**ACTION ITEM:** Determine how many lines below hold the string "Right". Reply with the number alone.
==== SUPPLIED DATA ====
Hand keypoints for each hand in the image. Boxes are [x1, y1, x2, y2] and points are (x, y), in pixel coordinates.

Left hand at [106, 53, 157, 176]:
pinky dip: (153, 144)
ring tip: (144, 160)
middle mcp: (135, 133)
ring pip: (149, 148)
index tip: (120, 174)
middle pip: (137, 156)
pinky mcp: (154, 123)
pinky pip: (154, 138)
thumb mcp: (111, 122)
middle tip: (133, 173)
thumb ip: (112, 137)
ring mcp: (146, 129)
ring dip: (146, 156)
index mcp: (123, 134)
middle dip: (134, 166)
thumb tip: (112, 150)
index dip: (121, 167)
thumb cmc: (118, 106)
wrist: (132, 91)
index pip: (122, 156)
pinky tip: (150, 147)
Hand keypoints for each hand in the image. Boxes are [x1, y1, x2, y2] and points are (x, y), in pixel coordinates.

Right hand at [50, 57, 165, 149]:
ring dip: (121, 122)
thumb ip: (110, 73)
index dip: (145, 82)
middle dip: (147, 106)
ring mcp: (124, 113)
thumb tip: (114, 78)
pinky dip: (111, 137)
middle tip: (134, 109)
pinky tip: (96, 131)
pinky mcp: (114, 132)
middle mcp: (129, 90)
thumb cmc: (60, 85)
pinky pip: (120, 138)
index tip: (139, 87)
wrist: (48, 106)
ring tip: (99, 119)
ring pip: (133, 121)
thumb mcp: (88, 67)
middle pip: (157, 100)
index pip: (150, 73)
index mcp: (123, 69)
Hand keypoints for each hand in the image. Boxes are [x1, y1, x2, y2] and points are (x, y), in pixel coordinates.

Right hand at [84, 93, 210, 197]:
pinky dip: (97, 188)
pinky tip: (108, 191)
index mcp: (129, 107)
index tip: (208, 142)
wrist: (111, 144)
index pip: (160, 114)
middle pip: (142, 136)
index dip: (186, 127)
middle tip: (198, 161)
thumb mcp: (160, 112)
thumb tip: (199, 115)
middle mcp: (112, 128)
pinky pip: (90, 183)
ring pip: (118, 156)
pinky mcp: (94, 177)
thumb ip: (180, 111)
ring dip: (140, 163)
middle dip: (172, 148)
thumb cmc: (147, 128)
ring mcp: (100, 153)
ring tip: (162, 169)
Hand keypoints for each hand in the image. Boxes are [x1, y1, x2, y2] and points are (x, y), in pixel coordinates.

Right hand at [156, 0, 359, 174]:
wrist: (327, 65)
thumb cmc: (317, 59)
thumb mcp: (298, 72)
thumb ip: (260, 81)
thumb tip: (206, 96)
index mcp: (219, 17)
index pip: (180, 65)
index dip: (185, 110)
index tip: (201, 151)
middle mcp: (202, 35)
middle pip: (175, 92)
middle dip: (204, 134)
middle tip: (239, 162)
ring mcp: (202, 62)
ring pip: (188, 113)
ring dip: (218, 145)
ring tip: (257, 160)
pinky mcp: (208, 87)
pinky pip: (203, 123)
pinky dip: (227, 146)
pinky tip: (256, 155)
====
==== SUPPLIED DATA ====
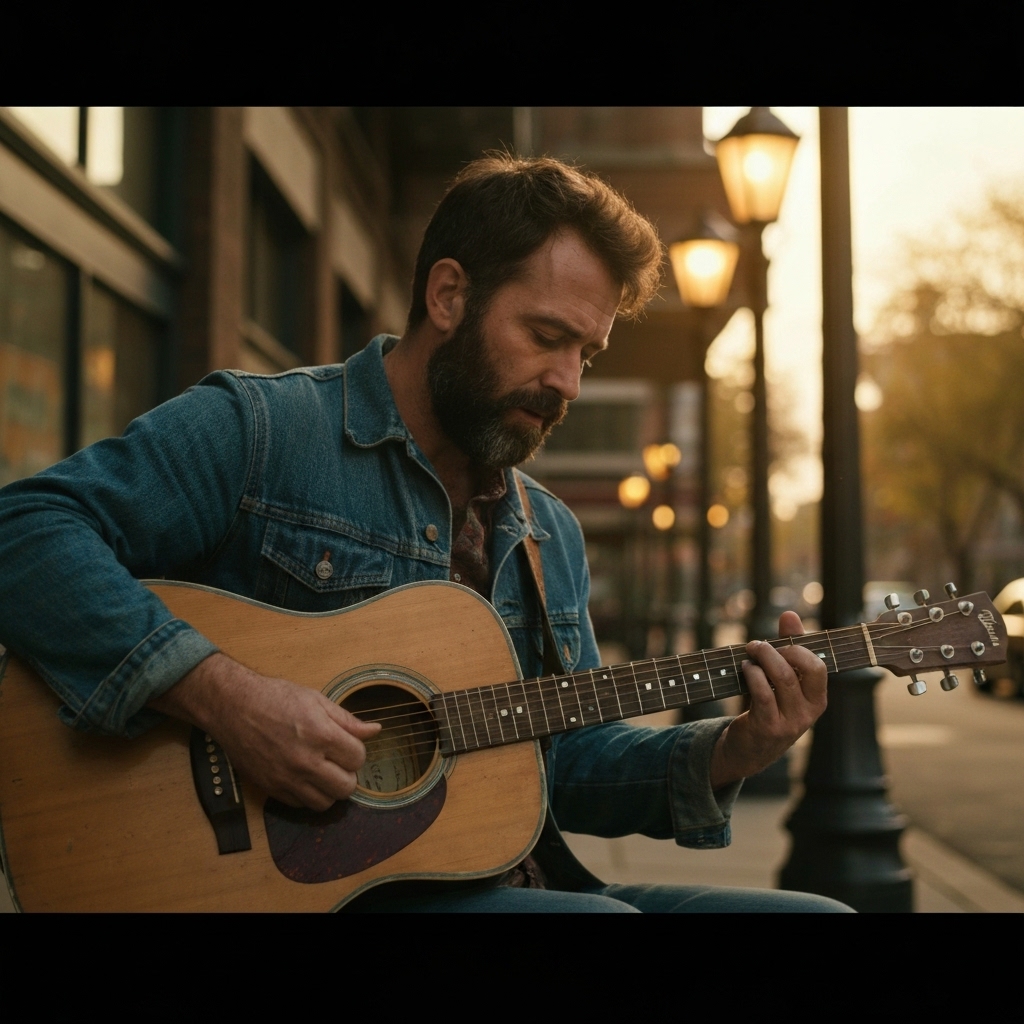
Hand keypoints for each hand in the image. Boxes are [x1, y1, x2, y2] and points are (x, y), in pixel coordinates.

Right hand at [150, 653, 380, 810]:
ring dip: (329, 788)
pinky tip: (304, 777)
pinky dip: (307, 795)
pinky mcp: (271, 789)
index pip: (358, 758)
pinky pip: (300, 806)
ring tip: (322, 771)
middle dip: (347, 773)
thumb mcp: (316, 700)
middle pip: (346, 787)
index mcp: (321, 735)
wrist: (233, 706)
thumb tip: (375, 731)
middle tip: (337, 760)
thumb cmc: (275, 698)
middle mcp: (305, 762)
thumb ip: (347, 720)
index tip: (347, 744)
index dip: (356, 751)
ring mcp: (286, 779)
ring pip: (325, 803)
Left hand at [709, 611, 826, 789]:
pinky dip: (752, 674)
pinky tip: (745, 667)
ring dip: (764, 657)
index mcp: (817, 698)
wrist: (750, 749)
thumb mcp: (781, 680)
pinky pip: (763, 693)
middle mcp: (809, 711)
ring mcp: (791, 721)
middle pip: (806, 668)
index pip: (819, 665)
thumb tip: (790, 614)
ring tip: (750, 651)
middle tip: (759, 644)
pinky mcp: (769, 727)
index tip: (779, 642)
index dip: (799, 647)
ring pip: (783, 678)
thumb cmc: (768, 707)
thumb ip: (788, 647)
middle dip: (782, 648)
====
==== SUPPLIED DATA ====
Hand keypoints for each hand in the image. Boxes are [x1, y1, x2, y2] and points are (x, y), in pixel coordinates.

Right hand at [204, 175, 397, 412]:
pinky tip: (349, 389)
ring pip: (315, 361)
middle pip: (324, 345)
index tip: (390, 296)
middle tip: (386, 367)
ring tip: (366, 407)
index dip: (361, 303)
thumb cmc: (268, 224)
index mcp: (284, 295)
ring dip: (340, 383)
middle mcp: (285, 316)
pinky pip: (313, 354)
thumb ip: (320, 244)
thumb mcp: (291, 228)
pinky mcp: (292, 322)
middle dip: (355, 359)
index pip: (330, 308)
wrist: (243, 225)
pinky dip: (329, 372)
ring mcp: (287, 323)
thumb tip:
====
**SOLUTION:** 5